— REQUIREMENT A —
Reproduce a passage from the ALIEN article word for word, starting at the words "The name of" and ending after "into subsequent adventures.".
— REQUIREMENT B —
Answer these questions from the ALIEN article:
(i) What is the name of the moon the distress signal is believed to come from?
(ii) On what date will the 4K Ultra HD Blu-ray of the original ALIEN be available in Australia?
(iii) Which painting supposedly inspired the Chestburster's way of finding life?
— REQUIREMENT C —
According to the ALIEN article, why does everyone look terrified during the Chestburster scene?

**** SELECTED PASSAGE

It was a classic movie tag-line -  "In space no one can hear you scream." Forty years ago the film that birthed the wildly successful ALIEN franchise introduced the crew of the deep space tug Nostromo, awakened from stasis during a voyage home to Earth when their ship’s computer detects what is believed to be an alien distress signal coming from the desolate nearby moon, LV-426.

The name of that moon has given the date to ALIEN DAY on April 26th, while on April 24 the all-new 4K Ultra HD Blu-ray of the original ALIEN will be available in Australia.

We have FIVE copies to give away, and you can enter by clicking HERE, or on the pack shot to the right.

Even in that first movie there was not one single alien design. Director Ridley Scott and  Swiss painter Hans Ruedi Giger envisioned an evolution of alien forms in that first movie, and on into subsequent adventures.

Let's check out six key stages. Just don't lean in too closely to that egg...

The Facehugger, Alien 1979

The Facehugger was the world's first exposure to xenomorphs. With a scorpion like appearance, the Facehugger was originally meant to be much larger and possess eyes (much like an octopus with tentacles). As its name suggests the alien attempts to attach itself to people’s faces. With one of these wrapped around and inside your throat, you're going to need a lie down. Cut it off? Nope,  acidic blood strong enough to boil through a ship's hull. Oops.

The Chestburster, Alien, 1979

This creature finds life by bursting through its host's ribcage, regardless of whether it’s in its final form or not, an act supposedly inspired by Francis Bacon’s painting ‘Three Studies for Figures at the Base of Crucifixion’. And have you ever wondered why everyone looks terrified as the scene unfolds? It wasn't entirely acting - the director withheld the exact details of the scene in order to elicit genuine terror. Nice chaps, directors.

********
**** RECORD EXCERPTS

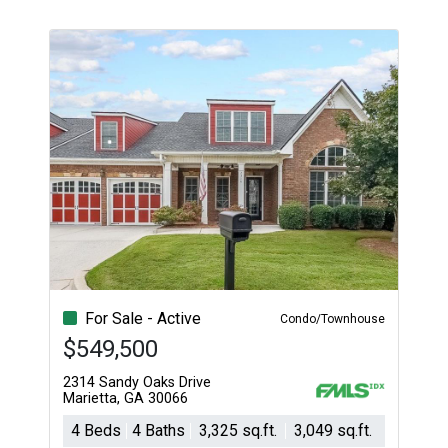
For Sale - Active
Condo/Townhouse
$549,500
2314 Sandy Oaks Drive
Marietta, GA 30066
4 Beds
4 Baths
3,325 sq.ft.
3,049 sq.ft.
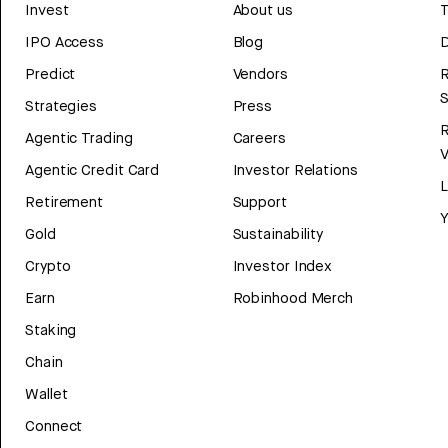
Invest
About us
T
IPO Access
Blog
D
Predict
Vendors
R
Strategies
Press
Agentic Trading
Careers
V
Agentic Credit Card
Investor Relations
Retirement
Support
Y
Gold
Sustainability
Crypto
Investor Index
Earn
Robinhood Merch
Staking
Chain
Wallet
Connect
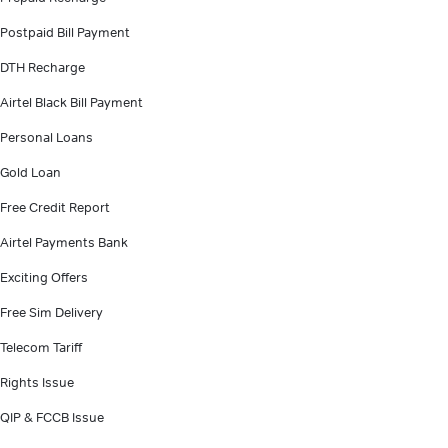
Postpaid Bill Payment
DTH Recharge
Airtel Black Bill Payment
Personal Loans
Gold Loan
Free Credit Report
Airtel Payments Bank
Exciting Offers
Free Sim Delivery
Telecom Tariff
Rights Issue
QIP & FCCB Issue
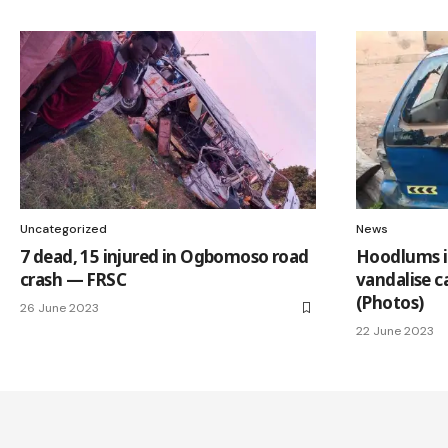
Uncategorized
News
7 dead, 15 injured in Ogbomoso road
Hoodlums 
crash — FRSC
vandalise c
(Photos)
26 June 2023
22 June 2023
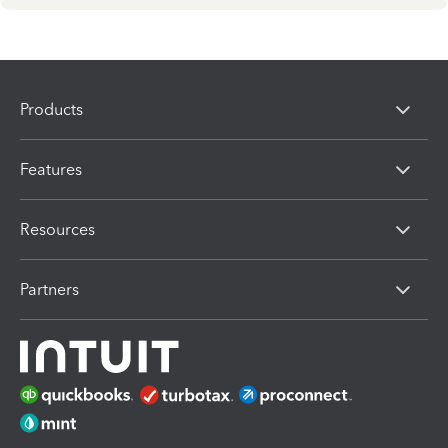
Products
Features
Resources
Partners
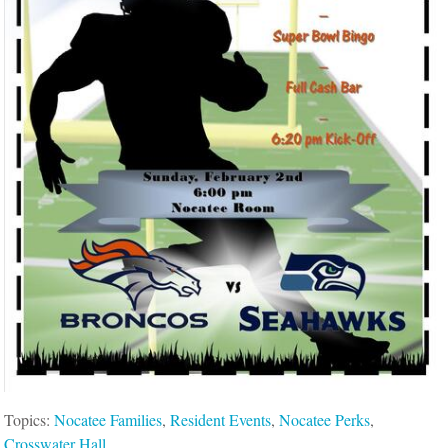
Topics:
Nocatee Families
,
Resident Events
,
Nocatee Perks
,
Crosswater Hall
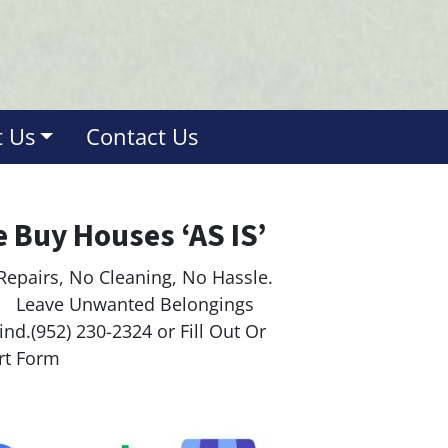
 Us
Contact Us
 Buy Houses ‘AS IS’
Repairs, No Cleaning, No Hassle.
ave Unwanted Belongings
nd.(952) 230-2324 or Fill Out Or
rt Form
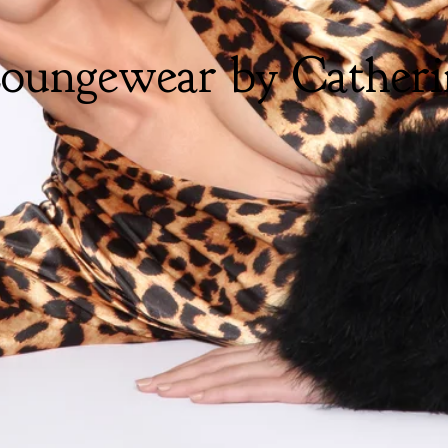
oungewear by Catheri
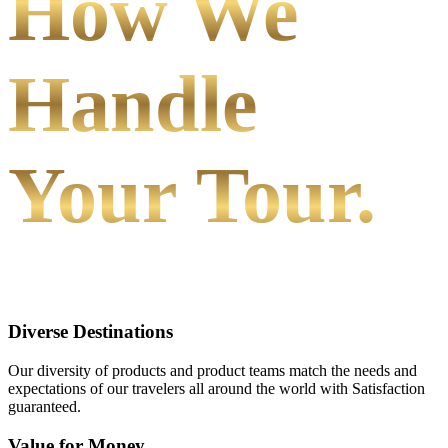
How We
Handle
Your Tour.
Diverse Destinations
Our diversity of products and product teams match the needs and
expectations of our travelers all around the world with Satisfaction
guaranteed.
Value for Money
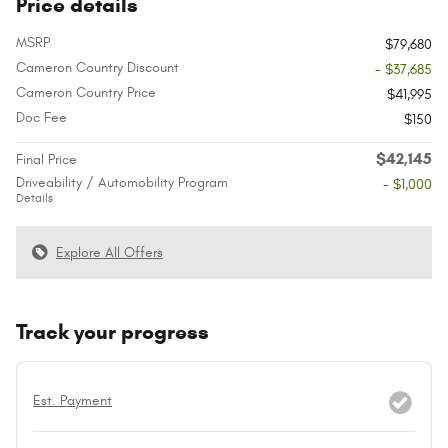
Price details
MSRP
$79,680
Cameron Country Discount
- $37,685
Cameron Country Price
$41,995
Doc Fee
$150
$42,145
Final Price
Driveability / Automobility Program
- $1,000
Details
Explore All Offers
Track your progress
Est. Payment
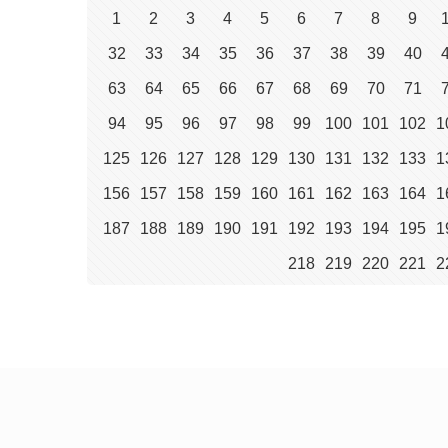
1
2
3
4
5
6
7
8
9
32
33
34
35
36
37
38
39
40
63
64
65
66
67
68
69
70
71
94
95
96
97
98
99
100
101
102
1
125
126
127
128
129
130
131
132
133
1
156
157
158
159
160
161
162
163
164
1
187
188
189
190
191
192
193
194
195
1
218
219
220
221
2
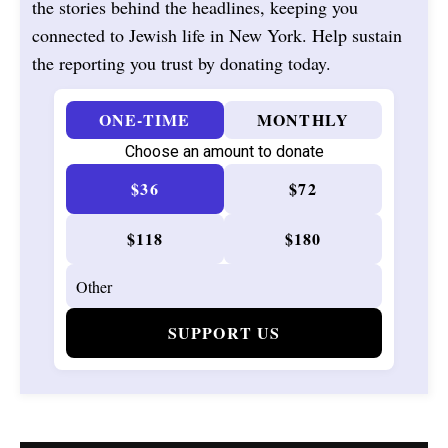
the stories behind the headlines, keeping you
connected to Jewish life in New York. Help sustain
the reporting you trust by donating today.
ONE-TIME
MONTHLY
Choose an amount to donate
$36
$72
$118
$180
SUPPORT US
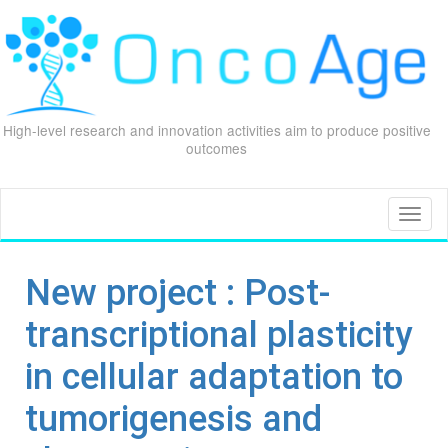
High-level research and innovation activities aim to produce positive
outcomes
Skip
to
content
Toggl
naviga
New project : Post-
transcriptional plasticity
in cellular adaptation to
tumorigenesis and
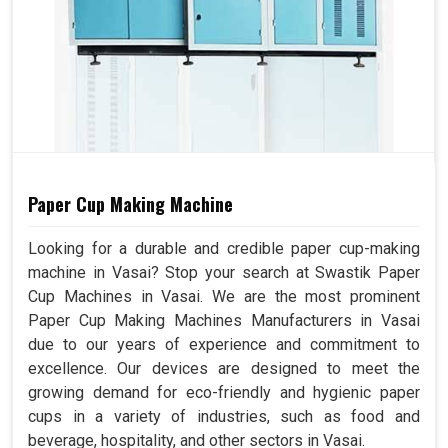
Paper Cup Making Machine
Looking for a durable and credible paper cup-making
machine in Vasai? Stop your search at Swastik Paper
Cup Machines in Vasai. We are the most prominent
Paper Cup Making Machines Manufacturers in Vasai
due to our years of experience and commitment to
excellence. Our devices are designed to meet the
growing demand for eco-friendly and hygienic paper
cups in a variety of industries, such as food and
beverage, hospitality, and other sectors in Vasai.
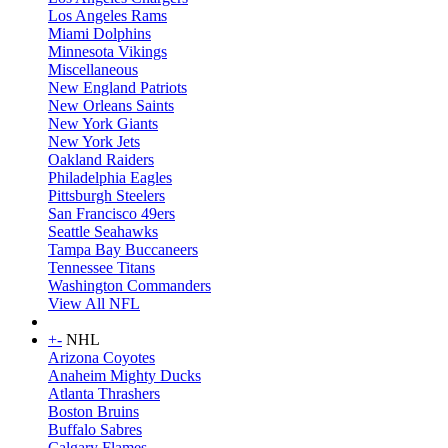
Los Angeles Rams
Miami Dolphins
Minnesota Vikings
Miscellaneous
New England Patriots
New Orleans Saints
New York Giants
New York Jets
Oakland Raiders
Philadelphia Eagles
Pittsburgh Steelers
San Francisco 49ers
Seattle Seahawks
Tampa Bay Buccaneers
Tennessee Titans
Washington Commanders
View All NFL
+
-
NHL
Arizona Coyotes
Anaheim Mighty Ducks
Atlanta Thrashers
Boston Bruins
Buffalo Sabres
Calgary Flames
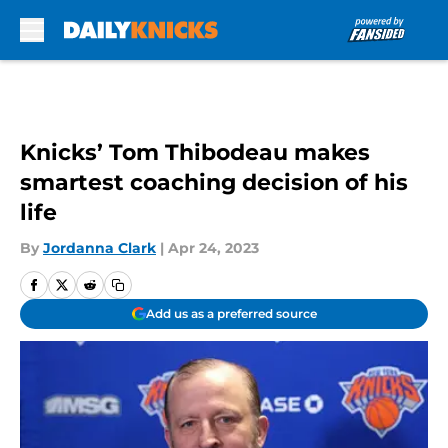
Skip to main content
Knicks’ Tom Thibodeau makes
smartest coaching decision of his
life
By
Jordanna Clark
|
Apr 24, 2023
Add us as a preferred source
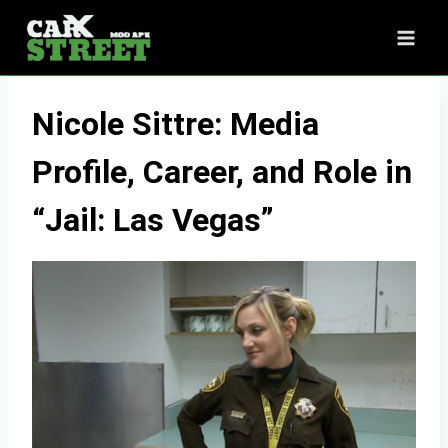
Skip
to
content
Nicole Sittre: Media
Profile, Career, and Role in
“Jail: Las Vegas”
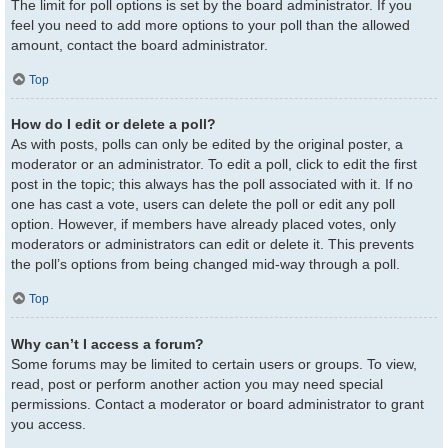
The limit for poll options is set by the board administrator. If you
feel you need to add more options to your poll than the allowed
amount, contact the board administrator.
Top
How do I edit or delete a poll?
As with posts, polls can only be edited by the original poster, a
moderator or an administrator. To edit a poll, click to edit the first
post in the topic; this always has the poll associated with it. If no
one has cast a vote, users can delete the poll or edit any poll
option. However, if members have already placed votes, only
moderators or administrators can edit or delete it. This prevents
the poll’s options from being changed mid-way through a poll.
Top
Why can’t I access a forum?
Some forums may be limited to certain users or groups. To view,
read, post or perform another action you may need special
permissions. Contact a moderator or board administrator to grant
you access.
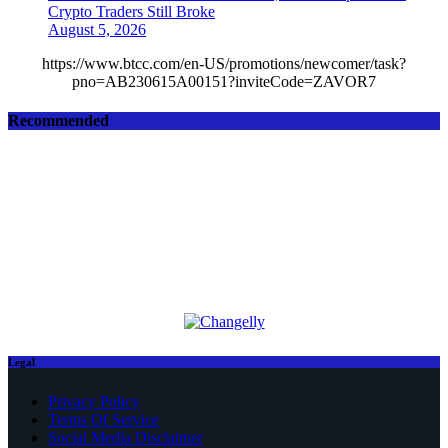
Crypto Traders Still Broke
August 5, 2026
https://www.btcc.com/en-US/promotions/newcomer/task?
pno=AB230615A00151?inviteCode=ZAVOR7
Recommended
Legal
Privacy Policy
Terms Of Service
Social Media Disclaimer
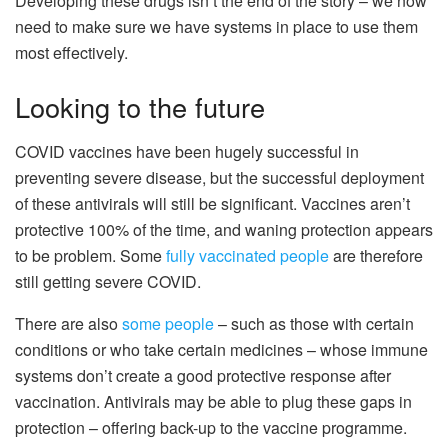
Developing these drugs isn’t the end of the story – we now
need to make sure we have systems in place to use them
most effectively.
Looking to the future
COVID vaccines have been hugely successful in
preventing severe disease, but the successful deployment
of these antivirals will still be significant. Vaccines aren’t
protective 100% of the time, and waning protection appears
to be problem. Some
fully vaccinated people
are therefore
still getting severe COVID.
There are also
some people
– such as those with certain
conditions or who take certain medicines – whose immune
systems don’t create a good protective response after
vaccination. Antivirals may be able to plug these gaps in
protection – offering back-up to the vaccine programme.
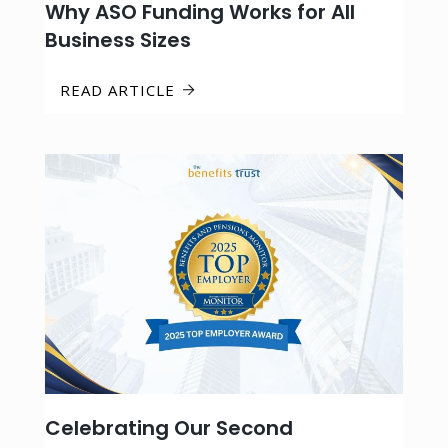
Why ASO Funding Works for All
Business Sizes
READ ARTICLE
Celebrating Our Second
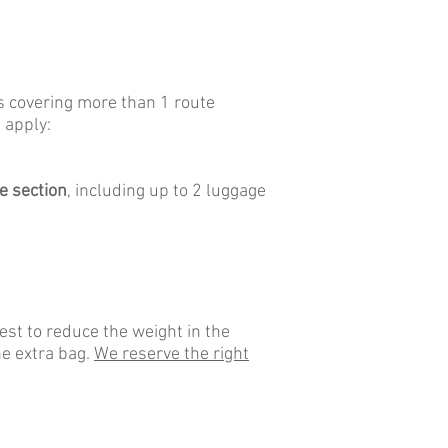
rs covering more than 1 route
 apply:
e section
, including up to 2 luggage
st to reduce the weight in the
he extra bag.
We reserve the right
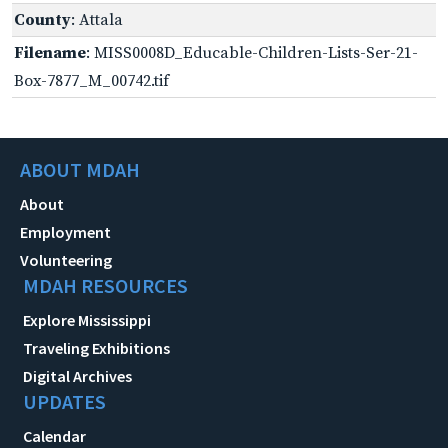
County
: Attala
Filename
: MISS0008D_Educable-Children-Lists-Ser-21-
Box-7877_M_00742.tif
ABOUT MDAH
About
Employment
Volunteering
MDAH RESOURCES
Explore Mississippi
Traveling Exhibitions
Digital Archives
UPDATES
Calendar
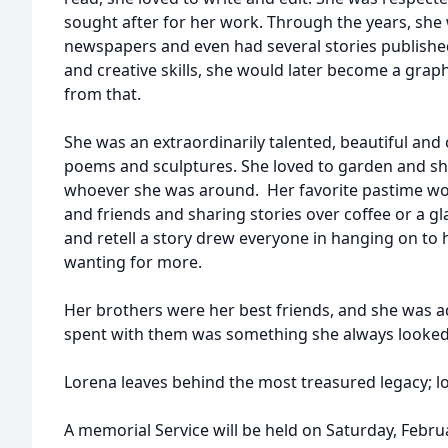
sought after for her work. Through the years, she 
newspapers and even had several stories published
and creative skills, she would later become a graph
from that.
She was an extraordinarily talented, beautiful and c
poems and sculptures. She loved to garden and sh
whoever she was around. Her favorite pastime wou
and friends and sharing stories over coffee or a glas
and retell a story drew everyone in hanging on to
wanting for more.
Her brothers were her best friends, and she was 
spent with them was something she always looked
Lorena leaves behind the most treasured legacy; lo
A memorial Service will be held on Saturday, Febru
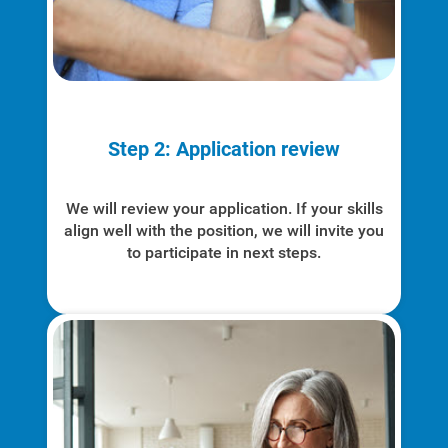
Step 2: Application review
We will review your application. If your skills
align well with the position, we will invite you
to participate in next steps.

********

— FINAL ANSWER A —
The name of that moon has given the date to ALIEN DAY on April 26th, while on April 24 the all-new 4K Ultra HD Blu-ray of the original ALIEN will be available in Australia.

We have FIVE copies to give away, and you can enter by clicking HERE, or on the pack shot to the right.

Even in that first movie there was not one single alien design. Director Ridley Scott and  Swiss painter Hans Ruedi Giger envisioned an evolution of alien forms in that first movie, and on into subsequent adventures.

— FINAL ANSWER B —
(i) LV-426
(ii) April 24
(iii) Francis Bacon's 'Three Studies for Figures at the Base of Crucifixion'

— FINAL ANSWER C —
It wasn't entirely acting. The director withheld the exact details of the scene in order to elicit genuine terror.